3 Best Earnings Acceleration Stocks to Buy in a Strong Q4

In This Article:

After grappling with recession fears, the Federal Reserve’s jumbo interest rate cuts helped the broader S&P 500 to defy the odds of a notorious September and notch record highs. The S&P 500 posted its best three-quarters of the 21st century, and if history is any guide, the index is well-poised to continue its winning streak over the next three months.

The 30-stock Dow and the tech-laden Nasdaq also closed in the green in the first nine months of 2024. Thus, it’s judicious for astute investors to place their bets on stocks such as Argenx SE ARGX, Alphatec Holdings, Inc. ATEC and Olin Corporation OLN that can take advantage of the broader market uptrend. This is because these stocks exhibit strong earnings acceleration, often signaling an increase in the stock price.

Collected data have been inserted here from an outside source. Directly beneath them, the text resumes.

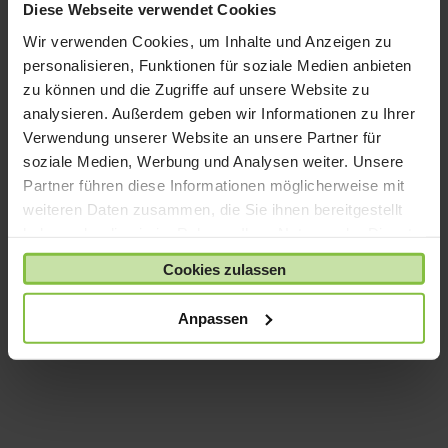
Diese Webseite verwendet Cookies
Wir verwenden Cookies, um Inhalte und Anzeigen zu
personalisieren, Funktionen für soziale Medien anbieten
zu können und die Zugriffe auf unsere Website zu
analysieren. Außerdem geben wir Informationen zu Ihrer
Verwendung unserer Website an unsere Partner für
soziale Medien, Werbung und Analysen weiter. Unsere
Apple Pencil Pro
Apple Magic Keyboard
Partner führen diese Informationen möglicherweise mit
für iPad Air
weiteren Daten zusammen, die Sie ihnen bereitgestellt
Ursprünglicher
Aktueller
Preisspanne
UVP:
149,00
€
139,00
€
319,00
€
–
339,00
€
haben oder die sie im Rahmen Ihrer Nutzung der Dienste
Preis
Preis
319,00 €
gesammelt haben.
Enthält 19% MwSt.
Enthält 19% MwSt.
Cookies zulassen
war:
ist:
bis
zzgl.
Versand
zzgl.
Versand
149,00 €
139,00 €.
339,00 €
Anpassen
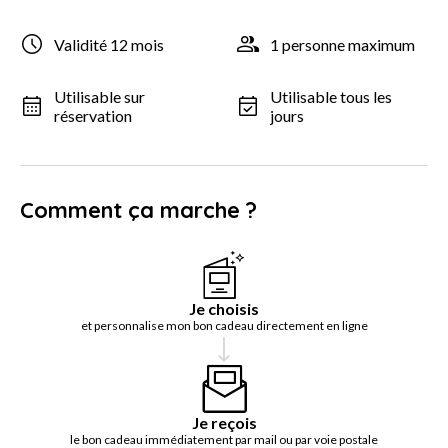
Validité 12 mois
1 personne maximum
Utilisable sur
Utilisable tous les
réservation
jours
Comment ça marche ?
Je choisis
et personnalise mon bon cadeau directement en ligne
Je reçois
le bon cadeau immédiatement par mail ou par voie postale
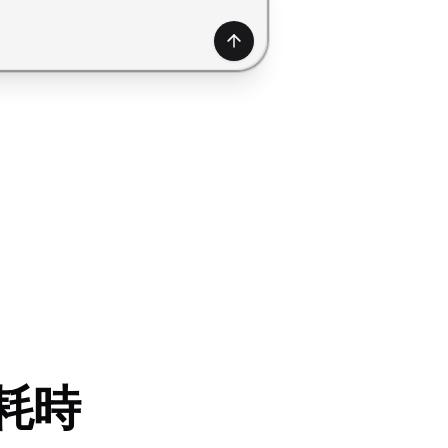
產生
耗時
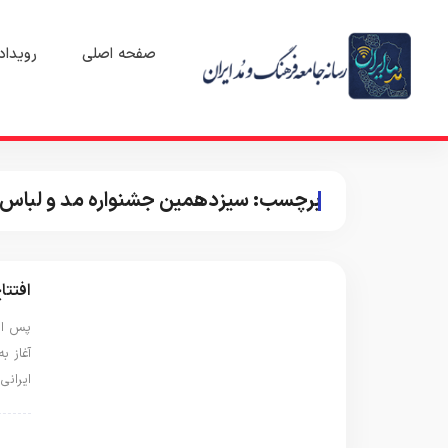
صفحه اصلی
رویداد
برچسب:
سیزدهمین جشنواره مد و لباس 
افتتا
پس از 
آغاز ب
ایرانی
روید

What is Earnings Acceleration?

Earnings acceleration is the incremental growth in a company’s earnings per share (EPS). In other words, if a company’s quarter-over-quarter earnings growth rate increases within a stipulated time frame, it can be called earnings acceleration.

In the case of earnings growth, you pay for something that is already reflected in the stock price. However, earnings acceleration helps spot stocks that haven’t yet caught the attention of investors and, once secured, will invariably lead to a rally in the share price. This is because earnings acceleration considers both the direction and magnitude of growth rates.

An increasing percentage of earnings growth means that the company is fundamentally sound and has been on the right track for a considerable period. Meanwhile, a sideways percentage of earnings growth indicates a period of consolidation or slowdown, while a decelerating percentage of earnings growth may drag prices down.

Screening Parameters Using Research Wizard:

Look at stocks for which the last two quarter-over-quarter percentage earnings per share (EPS) growth rates exceed the previous periods’ growth rates. The projected EPS growth rates for the upcoming quarter are expected to exceed those of prior periods.

EPS % Projected Growth (Q1)/(Q0) greater than EPS % Growth (Q0)/(Q-1): The projected growth rate for the current quarter (Q1) over the completed quarter (Q0) has to be greater than the growth rate from the completed quarter (Q0) over one quarter ago (Q-1).

EPS % Growth (Q0)/(Q-1) greater than EPS % Growth (Q-1)/(Q-2): The growth rate for the completed quarter (Q0) over one quarter ago (Q-1) has to be greater than the growth rate from one quarter ago (Q-1) over two quarters ago (Q-2).